Giving Thanks Entry #1

Happy Thanksgiving! The holidays are a natural time to relax and reflect on all the good things we have in our lives. Family, friends, horses, health and happiness are what immediately come to mind for me.

I feel so lucky every day that I’m able to have and provide for my horse, compete with her, and that I have all these friends who share the same special bond with horses.

Here’s a list of all thing horsey things I’m thankful for this year.

A healthy horse. Despite a few minor blips this year, my horse, Belinda, is happy and healthy. She’s fit and strong and happy to go to work. It’s so easy to forget how fragile these animals are, and how quickly things can go wrong. It talks a village to keep horses happy and healthy. I know I wouldn’t be able to do it without the advice and expertise of my hardworking barn manager, of my fantastic farrier, and my knowledgeable and approachable vet team. Now is as good of a time as ever to be thankful that my horse is healthy.

A barn full of friends. After a long day at work, my evenings are always brightened by the friends I see every night in the barn aisle. They’re the first to ask “how are you?” and “can I help?”

A compassionate and knowledgeable trainer. I’m so thankful for the guidance and expertise my trainer shares with me during every ride. I’m thankful for the watchful eye she keeps over my horse when I’m not there. I can’t imagine life without her.

The ‘ride or die’ barn family.
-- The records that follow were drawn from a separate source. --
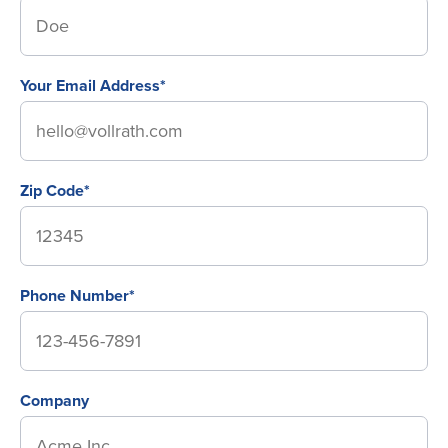
Your Email Address*
Zip Code*
Phone Number*
Company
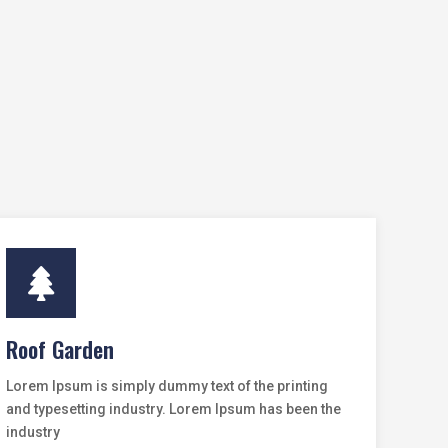

Roof Garden
Lorem Ipsum is simply dummy text of the printing
and typesetting industry. Lorem Ipsum has been the
industry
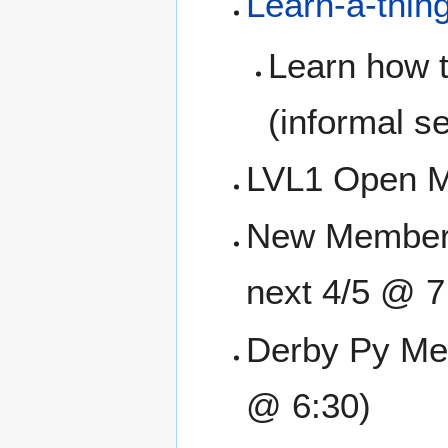
Learn-a-thin
Learn how t
(informal se
LVL1 Open M
New Member O
next 4/5 @ 7
Derby Py Mee
@ 6:30)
There’s a special place in my heart for the horse show parents who get up at the crack of dawn to help their kids on horse show day. They make up a special part of our barn family. They’re the first to help out with a trailer or truck problem. They always have a bottle of water (or beer) waiting for you after a tough round and they go out of their way to help anyone associated with the barn in whatever way they can. That’s irreplaceable.

The non-horsey husband. My fiance knows nothing about horses, but never complains when I want to spend an entire weekend at the barn or at a show. He’s the first to hop behind the wheel of the truck to offer help loading up the trailer. He’s the man always behind the camera capturing every course. And he’s always willing to pull off my tall boots and rub my aching feet at the end of a long horse show day.

A flexible work schedule. I’m someone who is as passionate about my career as I am about riding, and I’m thankful that my job and my bosses understand how important the other half of my life is to my well being. I’m lucky that they’re flexible with my work week schedule so I can fit in regular lessons and schooling rides, and that I can sneak away a little early on the days before a big horse show.

The little things. Those quiet, early mornings at the barn while I sip a cup of hot coffee while the horses munch their breakfast hay. Drifting back and forth in the hammock while my mare grazes alongside me. The “Wine Wednesdays” crew when we bust out a bottle of red after lessons. The barn family bonfire parties. Laughing over silly life moments while mucking stalls. Watching a friend win that well-deserved blue ribbon after a really trying year.